Stored entries:
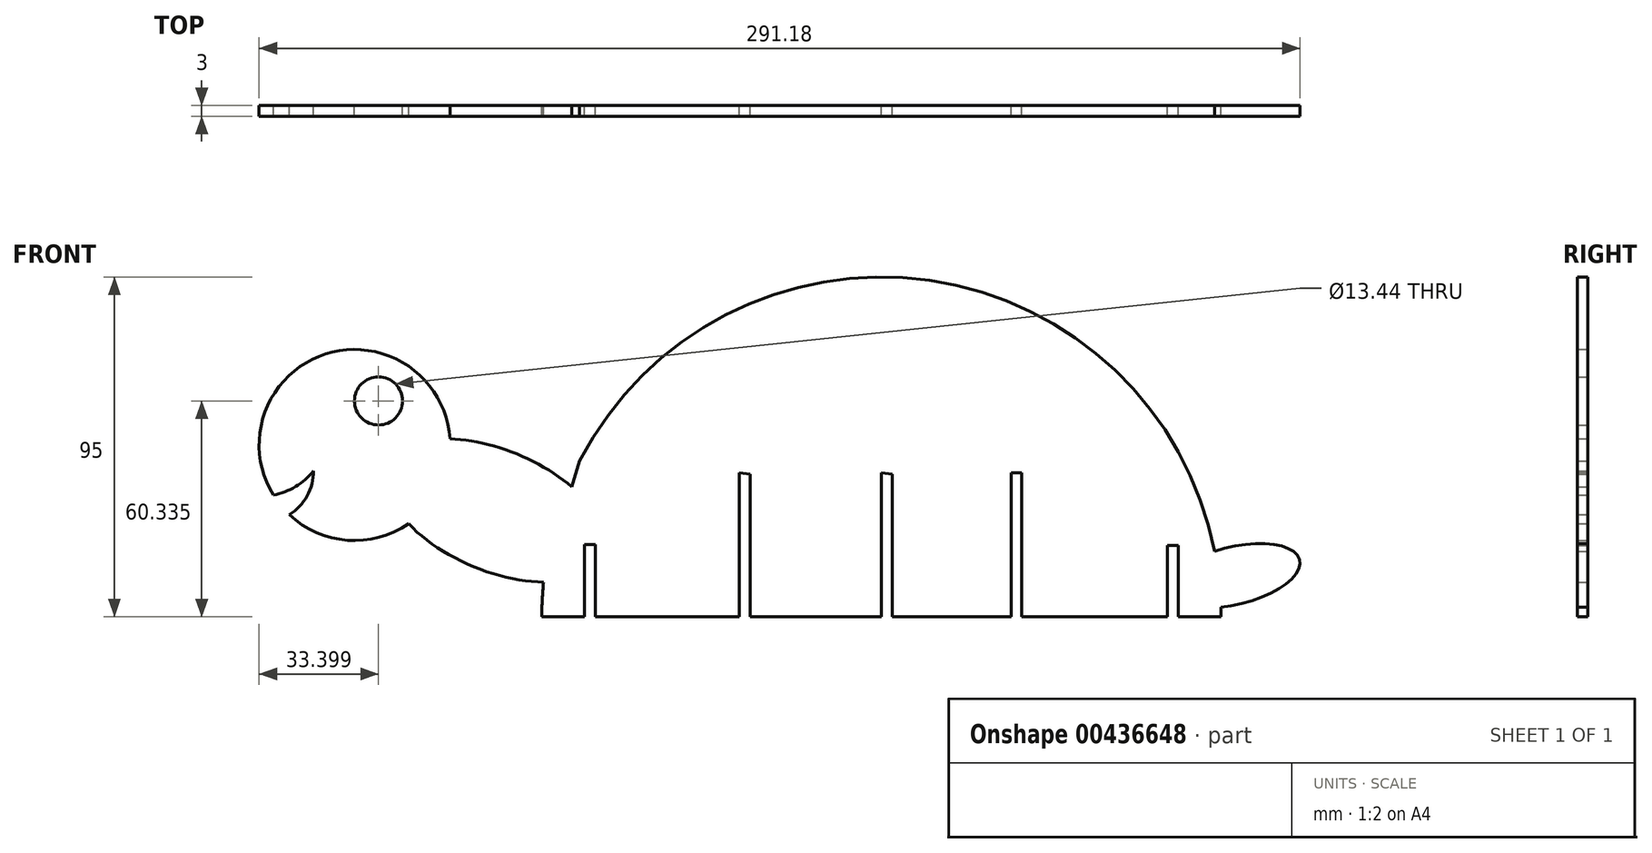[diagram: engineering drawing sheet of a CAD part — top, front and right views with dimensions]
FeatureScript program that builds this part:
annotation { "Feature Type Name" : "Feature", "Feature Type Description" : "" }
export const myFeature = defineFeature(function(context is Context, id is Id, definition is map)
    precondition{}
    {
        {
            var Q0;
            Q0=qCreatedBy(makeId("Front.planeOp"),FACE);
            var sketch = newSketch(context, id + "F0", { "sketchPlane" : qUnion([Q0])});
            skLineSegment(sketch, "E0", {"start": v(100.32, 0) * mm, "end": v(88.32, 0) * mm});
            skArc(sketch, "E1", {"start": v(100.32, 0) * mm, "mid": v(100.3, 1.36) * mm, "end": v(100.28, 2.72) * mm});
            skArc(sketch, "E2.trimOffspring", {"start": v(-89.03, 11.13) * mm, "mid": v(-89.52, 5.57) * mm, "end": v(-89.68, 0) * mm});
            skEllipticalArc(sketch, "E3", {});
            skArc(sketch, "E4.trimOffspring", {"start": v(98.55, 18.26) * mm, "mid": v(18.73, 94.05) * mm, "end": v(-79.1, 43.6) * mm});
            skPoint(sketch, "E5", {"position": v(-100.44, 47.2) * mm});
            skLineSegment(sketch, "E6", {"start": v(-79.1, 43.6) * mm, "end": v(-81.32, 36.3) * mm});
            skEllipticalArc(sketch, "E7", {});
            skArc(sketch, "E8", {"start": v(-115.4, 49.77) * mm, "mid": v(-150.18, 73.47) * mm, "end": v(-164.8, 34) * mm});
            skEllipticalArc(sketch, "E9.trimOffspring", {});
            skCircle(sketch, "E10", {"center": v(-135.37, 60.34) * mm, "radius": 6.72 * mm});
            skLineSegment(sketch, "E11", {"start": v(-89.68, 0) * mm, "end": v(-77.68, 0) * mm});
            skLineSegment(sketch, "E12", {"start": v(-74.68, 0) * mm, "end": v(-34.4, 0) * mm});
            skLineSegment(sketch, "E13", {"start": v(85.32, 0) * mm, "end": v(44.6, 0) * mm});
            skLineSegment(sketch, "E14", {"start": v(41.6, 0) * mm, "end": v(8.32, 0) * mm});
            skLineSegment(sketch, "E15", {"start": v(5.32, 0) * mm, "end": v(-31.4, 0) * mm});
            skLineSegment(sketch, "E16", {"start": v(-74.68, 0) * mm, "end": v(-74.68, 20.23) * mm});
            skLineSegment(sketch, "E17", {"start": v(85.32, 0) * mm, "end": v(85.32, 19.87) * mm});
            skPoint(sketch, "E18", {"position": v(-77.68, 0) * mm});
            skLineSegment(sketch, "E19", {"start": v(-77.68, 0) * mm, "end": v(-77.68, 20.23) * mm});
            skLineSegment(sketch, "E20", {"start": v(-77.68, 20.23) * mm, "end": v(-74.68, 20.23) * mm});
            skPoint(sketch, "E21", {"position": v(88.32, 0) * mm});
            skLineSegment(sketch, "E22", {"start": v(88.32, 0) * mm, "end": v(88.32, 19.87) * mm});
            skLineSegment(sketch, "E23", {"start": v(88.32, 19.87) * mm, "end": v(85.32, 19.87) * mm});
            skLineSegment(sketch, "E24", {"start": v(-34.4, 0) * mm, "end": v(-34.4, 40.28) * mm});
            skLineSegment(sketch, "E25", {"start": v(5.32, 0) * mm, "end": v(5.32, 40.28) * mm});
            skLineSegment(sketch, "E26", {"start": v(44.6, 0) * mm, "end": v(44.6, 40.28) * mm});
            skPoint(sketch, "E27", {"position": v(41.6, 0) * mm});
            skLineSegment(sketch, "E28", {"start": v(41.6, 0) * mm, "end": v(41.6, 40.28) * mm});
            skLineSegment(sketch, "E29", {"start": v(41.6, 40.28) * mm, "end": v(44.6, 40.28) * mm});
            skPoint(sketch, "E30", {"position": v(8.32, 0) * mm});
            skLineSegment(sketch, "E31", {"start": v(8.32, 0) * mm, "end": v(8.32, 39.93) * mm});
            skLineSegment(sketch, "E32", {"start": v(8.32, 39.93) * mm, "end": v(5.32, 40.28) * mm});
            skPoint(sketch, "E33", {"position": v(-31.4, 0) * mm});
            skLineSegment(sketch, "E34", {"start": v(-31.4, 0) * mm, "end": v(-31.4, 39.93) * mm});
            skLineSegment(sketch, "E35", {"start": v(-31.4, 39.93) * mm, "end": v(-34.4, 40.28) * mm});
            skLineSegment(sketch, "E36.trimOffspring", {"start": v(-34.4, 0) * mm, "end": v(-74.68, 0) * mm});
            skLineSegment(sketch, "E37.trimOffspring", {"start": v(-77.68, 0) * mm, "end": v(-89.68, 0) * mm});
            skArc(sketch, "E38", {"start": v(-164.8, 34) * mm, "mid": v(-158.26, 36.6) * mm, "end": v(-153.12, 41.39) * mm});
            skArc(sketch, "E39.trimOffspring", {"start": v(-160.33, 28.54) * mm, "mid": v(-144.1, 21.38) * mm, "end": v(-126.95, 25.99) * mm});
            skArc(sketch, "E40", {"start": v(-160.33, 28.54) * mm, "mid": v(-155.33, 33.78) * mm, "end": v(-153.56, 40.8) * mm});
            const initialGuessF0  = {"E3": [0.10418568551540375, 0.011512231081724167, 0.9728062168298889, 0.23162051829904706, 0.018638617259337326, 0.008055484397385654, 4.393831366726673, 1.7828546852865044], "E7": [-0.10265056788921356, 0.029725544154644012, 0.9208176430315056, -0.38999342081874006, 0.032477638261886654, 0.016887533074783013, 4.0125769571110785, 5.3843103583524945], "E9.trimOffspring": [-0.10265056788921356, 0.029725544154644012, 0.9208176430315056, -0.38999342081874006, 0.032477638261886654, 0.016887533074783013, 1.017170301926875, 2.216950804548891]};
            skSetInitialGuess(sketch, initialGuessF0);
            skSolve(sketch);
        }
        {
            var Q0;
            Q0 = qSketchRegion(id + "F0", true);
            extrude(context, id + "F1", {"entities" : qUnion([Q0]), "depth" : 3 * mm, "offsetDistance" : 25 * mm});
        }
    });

> **Task directions**:
Rewrite the program in every entry so that "Q0" becomes "Q1" wherever it occurs, keeping every other character the same. Leave the pictures out of your answer.

> **The reply**:
[diagram: engineering drawing sheet of a CAD part — top, front and right views with dimensions]
FeatureScript program that builds this part:
annotation { "Feature Type Name" : "Feature", "Feature Type Description" : "" }
export const myFeature = defineFeature(function(context is Context, id is Id, definition is map)
    precondition{}
    {
        {
            var Q1;
            Q1=qCreatedBy(makeId("Front.planeOp"),FACE);
            var sketch = newSketch(context, id + "F0", { "sketchPlane" : qUnion([Q1])});
            skLineSegment(sketch, "E0", {"start": v(100.32, 0) * mm, "end": v(88.32, 0) * mm});
            skArc(sketch, "E1", {"start": v(100.32, 0) * mm, "mid": v(100.3, 1.36) * mm, "end": v(100.28, 2.72) * mm});
            skArc(sketch, "E2.trimOffspring", {"start": v(-89.03, 11.13) * mm, "mid": v(-89.52, 5.57) * mm, "end": v(-89.68, 0) * mm});
            skEllipticalArc(sketch, "E3", {});
            skArc(sketch, "E4.trimOffspring", {"start": v(98.55, 18.26) * mm, "mid": v(18.73, 94.05) * mm, "end": v(-79.1, 43.6) * mm});
            skPoint(sketch, "E5", {"position": v(-100.44, 47.2) * mm});
            skLineSegment(sketch, "E6", {"start": v(-79.1, 43.6) * mm, "end": v(-81.32, 36.3) * mm});
            skEllipticalArc(sketch, "E7", {});
            skArc(sketch, "E8", {"start": v(-115.4, 49.77) * mm, "mid": v(-150.18, 73.47) * mm, "end": v(-164.8, 34) * mm});
            skEllipticalArc(sketch, "E9.trimOffspring", {});
            skCircle(sketch, "E10", {"center": v(-135.37, 60.34) * mm, "radius": 6.72 * mm});
            skLineSegment(sketch, "E11", {"start": v(-89.68, 0) * mm, "end": v(-77.68, 0) * mm});
            skLineSegment(sketch, "E12", {"start": v(-74.68, 0) * mm, "end": v(-34.4, 0) * mm});
            skLineSegment(sketch, "E13", {"start": v(85.32, 0) * mm, "end": v(44.6, 0) * mm});
            skLineSegment(sketch, "E14", {"start": v(41.6, 0) * mm, "end": v(8.32, 0) * mm});
            skLineSegment(sketch, "E15", {"start": v(5.32, 0) * mm, "end": v(-31.4, 0) * mm});
            skLineSegment(sketch, "E16", {"start": v(-74.68, 0) * mm, "end": v(-74.68, 20.23) * mm});
            skLineSegment(sketch, "E17", {"start": v(85.32, 0) * mm, "end": v(85.32, 19.87) * mm});
            skPoint(sketch, "E18", {"position": v(-77.68, 0) * mm});
            skLineSegment(sketch, "E19", {"start": v(-77.68, 0) * mm, "end": v(-77.68, 20.23) * mm});
            skLineSegment(sketch, "E20", {"start": v(-77.68, 20.23) * mm, "end": v(-74.68, 20.23) * mm});
            skPoint(sketch, "E21", {"position": v(88.32, 0) * mm});
            skLineSegment(sketch, "E22", {"start": v(88.32, 0) * mm, "end": v(88.32, 19.87) * mm});
            skLineSegment(sketch, "E23", {"start": v(88.32, 19.87) * mm, "end": v(85.32, 19.87) * mm});
            skLineSegment(sketch, "E24", {"start": v(-34.4, 0) * mm, "end": v(-34.4, 40.28) * mm});
            skLineSegment(sketch, "E25", {"start": v(5.32, 0) * mm, "end": v(5.32, 40.28) * mm});
            skLineSegment(sketch, "E26", {"start": v(44.6, 0) * mm, "end": v(44.6, 40.28) * mm});
            skPoint(sketch, "E27", {"position": v(41.6, 0) * mm});
            skLineSegment(sketch, "E28", {"start": v(41.6, 0) * mm, "end": v(41.6, 40.28) * mm});
            skLineSegment(sketch, "E29", {"start": v(41.6, 40.28) * mm, "end": v(44.6, 40.28) * mm});
            skPoint(sketch, "E30", {"position": v(8.32, 0) * mm});
            skLineSegment(sketch, "E31", {"start": v(8.32, 0) * mm, "end": v(8.32, 39.93) * mm});
            skLineSegment(sketch, "E32", {"start": v(8.32, 39.93) * mm, "end": v(5.32, 40.28) * mm});
            skPoint(sketch, "E33", {"position": v(-31.4, 0) * mm});
            skLineSegment(sketch, "E34", {"start": v(-31.4, 0) * mm, "end": v(-31.4, 39.93) * mm});
            skLineSegment(sketch, "E35", {"start": v(-31.4, 39.93) * mm, "end": v(-34.4, 40.28) * mm});
            skLineSegment(sketch, "E36.trimOffspring", {"start": v(-34.4, 0) * mm, "end": v(-74.68, 0) * mm});
            skLineSegment(sketch, "E37.trimOffspring", {"start": v(-77.68, 0) * mm, "end": v(-89.68, 0) * mm});
            skArc(sketch, "E38", {"start": v(-164.8, 34) * mm, "mid": v(-158.26, 36.6) * mm, "end": v(-153.12, 41.39) * mm});
            skArc(sketch, "E39.trimOffspring", {"start": v(-160.33, 28.54) * mm, "mid": v(-144.1, 21.38) * mm, "end": v(-126.95, 25.99) * mm});
            skArc(sketch, "E40", {"start": v(-160.33, 28.54) * mm, "mid": v(-155.33, 33.78) * mm, "end": v(-153.56, 40.8) * mm});
            const initialGuessF0  = {"E3": [0.10418568551540375, 0.011512231081724167, 0.9728062168298889, 0.23162051829904706, 0.018638617259337326, 0.008055484397385654, 4.393831366726673, 1.7828546852865044], "E7": [-0.10265056788921356, 0.029725544154644012, 0.9208176430315056, -0.38999342081874006, 0.032477638261886654, 0.016887533074783013, 4.0125769571110785, 5.3843103583524945], "E9.trimOffspring": [-0.10265056788921356, 0.029725544154644012, 0.9208176430315056, -0.38999342081874006, 0.032477638261886654, 0.016887533074783013, 1.017170301926875, 2.216950804548891]};
            skSetInitialGuess(sketch, initialGuessF0);
            skSolve(sketch);
        }
        {
            var Q1;
            Q1 = qSketchRegion(id + "F0", true);
            extrude(context, id + "F1", {"entities" : qUnion([Q1]), "depth" : 3 * mm, "offsetDistance" : 25 * mm});
        }
    });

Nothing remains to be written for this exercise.